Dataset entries
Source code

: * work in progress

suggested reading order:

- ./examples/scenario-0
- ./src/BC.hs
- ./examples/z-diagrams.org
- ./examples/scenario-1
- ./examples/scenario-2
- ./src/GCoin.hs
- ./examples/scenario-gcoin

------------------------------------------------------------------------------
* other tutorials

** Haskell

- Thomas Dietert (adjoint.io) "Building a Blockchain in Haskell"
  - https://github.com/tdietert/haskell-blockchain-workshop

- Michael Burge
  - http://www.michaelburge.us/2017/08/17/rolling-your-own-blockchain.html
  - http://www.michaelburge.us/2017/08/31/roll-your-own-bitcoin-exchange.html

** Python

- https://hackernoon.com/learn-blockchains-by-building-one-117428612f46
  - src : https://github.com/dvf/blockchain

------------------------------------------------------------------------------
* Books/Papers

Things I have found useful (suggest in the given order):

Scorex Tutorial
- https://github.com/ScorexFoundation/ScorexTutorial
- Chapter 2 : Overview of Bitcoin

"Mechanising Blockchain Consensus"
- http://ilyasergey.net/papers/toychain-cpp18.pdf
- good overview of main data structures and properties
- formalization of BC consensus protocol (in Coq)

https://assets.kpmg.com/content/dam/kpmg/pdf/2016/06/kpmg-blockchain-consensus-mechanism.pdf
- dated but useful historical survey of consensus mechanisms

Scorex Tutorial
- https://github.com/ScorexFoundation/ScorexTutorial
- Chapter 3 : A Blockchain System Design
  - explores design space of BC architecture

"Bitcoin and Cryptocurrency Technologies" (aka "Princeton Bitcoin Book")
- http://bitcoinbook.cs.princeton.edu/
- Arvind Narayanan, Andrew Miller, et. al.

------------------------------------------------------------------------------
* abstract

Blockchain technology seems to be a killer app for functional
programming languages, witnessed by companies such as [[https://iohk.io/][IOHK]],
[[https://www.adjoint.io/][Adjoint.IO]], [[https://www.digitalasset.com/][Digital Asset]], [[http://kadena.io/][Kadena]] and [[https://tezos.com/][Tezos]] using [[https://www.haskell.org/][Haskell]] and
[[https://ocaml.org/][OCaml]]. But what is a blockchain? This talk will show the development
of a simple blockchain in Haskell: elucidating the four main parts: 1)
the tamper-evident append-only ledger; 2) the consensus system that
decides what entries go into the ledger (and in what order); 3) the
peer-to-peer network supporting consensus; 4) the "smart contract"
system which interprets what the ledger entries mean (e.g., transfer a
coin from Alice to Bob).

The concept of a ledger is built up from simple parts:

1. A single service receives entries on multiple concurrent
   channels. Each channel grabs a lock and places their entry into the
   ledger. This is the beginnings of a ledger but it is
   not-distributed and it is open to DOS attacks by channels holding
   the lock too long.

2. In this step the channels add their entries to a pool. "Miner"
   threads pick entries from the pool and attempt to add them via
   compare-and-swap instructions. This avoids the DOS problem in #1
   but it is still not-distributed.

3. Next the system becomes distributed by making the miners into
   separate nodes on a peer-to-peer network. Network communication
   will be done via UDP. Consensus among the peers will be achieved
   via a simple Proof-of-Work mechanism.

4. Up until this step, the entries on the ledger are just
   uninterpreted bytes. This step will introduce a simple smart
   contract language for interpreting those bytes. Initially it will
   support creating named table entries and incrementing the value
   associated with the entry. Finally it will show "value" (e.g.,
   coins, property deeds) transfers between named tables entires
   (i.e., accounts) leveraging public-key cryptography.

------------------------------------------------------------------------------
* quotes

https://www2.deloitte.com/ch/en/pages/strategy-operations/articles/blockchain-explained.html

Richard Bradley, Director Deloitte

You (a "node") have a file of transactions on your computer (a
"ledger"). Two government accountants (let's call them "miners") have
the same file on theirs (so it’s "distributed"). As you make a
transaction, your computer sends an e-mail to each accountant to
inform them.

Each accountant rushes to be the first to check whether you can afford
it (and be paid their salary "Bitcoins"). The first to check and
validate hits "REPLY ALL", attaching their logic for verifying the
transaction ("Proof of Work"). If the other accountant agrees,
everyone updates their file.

WORK TO COMPLETE: List every line from the entries above in which "pool" appears.

RESPONSE TO THE TASK:
2. In this step the channels add their entries to a pool. "Miner"
   threads pick entries from the pool and attempt to add them via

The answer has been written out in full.